The findings, provide a biological basis as to why an individual's risk of developing the neurological condition multiple sclerosis (MS) is influenced by their month of birth, and also supports the need for further research into potential benefits of vitamin D supplementation during pregnancy, say the researchers behind the study.
Led by researchers at the University of London and the University of Oxford, UK, the study investigated the relationship between the month of birth, vitamin D status, and immune development in 100 UK-born babies.
"By showing that month of birth has a measurable impact on in utero immune system development, this study provides a potential biological explanation for the widely observed "month of birth" effect in MS," said study co-author Dr Sreeram Ramagopalan.
"Higher levels of autoreactive T-cells, which have the ability to turn on the body, could explain why babies born in May are at a higher risk of developing MS."
"The correlation with vitamin D suggests this could be the driver of this effect," he said. "There is a need for long-term studies to assess the effect of vitamin D supplementation in pregnant women and the subsequent impact on immune system development and risk of MS and other autoimmune diseases."
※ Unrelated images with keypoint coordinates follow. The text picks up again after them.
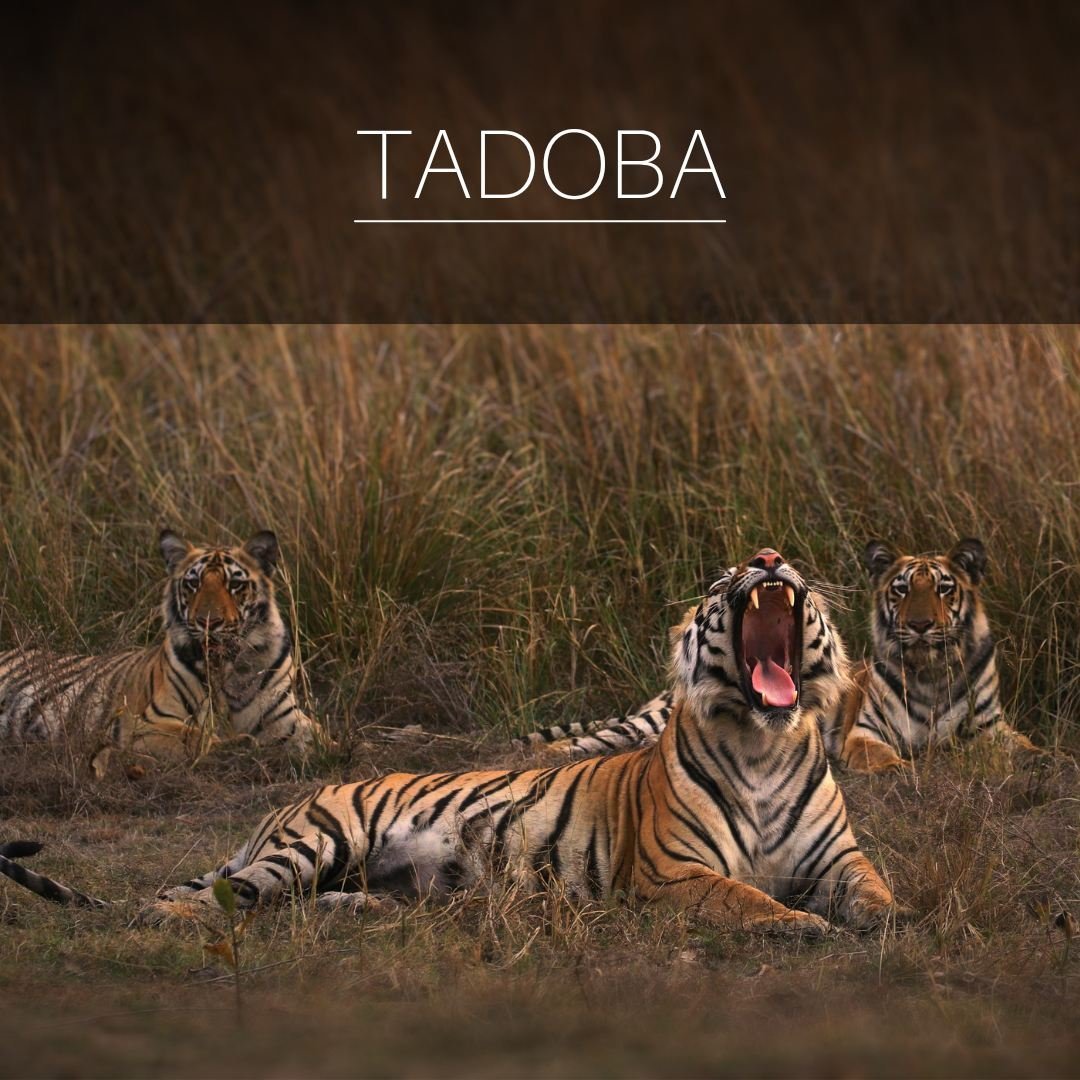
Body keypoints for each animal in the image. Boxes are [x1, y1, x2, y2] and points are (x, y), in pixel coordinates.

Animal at [0, 529, 323, 772]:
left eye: (235, 584)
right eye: (193, 583)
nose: (208, 621)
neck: (230, 669)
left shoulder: (287, 719)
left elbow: (318, 738)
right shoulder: (146, 724)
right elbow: (196, 737)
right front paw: (239, 744)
In the new research, samples of cord blood –extracted from a newborn baby's umbilical cord – were taken from 50 babies born in November and 50 born in May between 2009 and 2010 in London. The blood was analysed to measure levels of vitamin D and levels of autoreactive T-cells.
T-cells are white blood cells that play a crucial role in the body's immune response by identifying and destroying infectious agents, such as viruses. However some T-cells are 'autoreactive' and capable of attacking the body's own cells, triggering autoimmune diseases, and should be eliminated by the immune system during its development.
The results showed that babies born in May had significantly lower levels of vitamin D (around 20% lower than those born in November) and significantly higher levels (approximately double) of potentially harmful autoreactive T-cells, compared to the sample of November babies.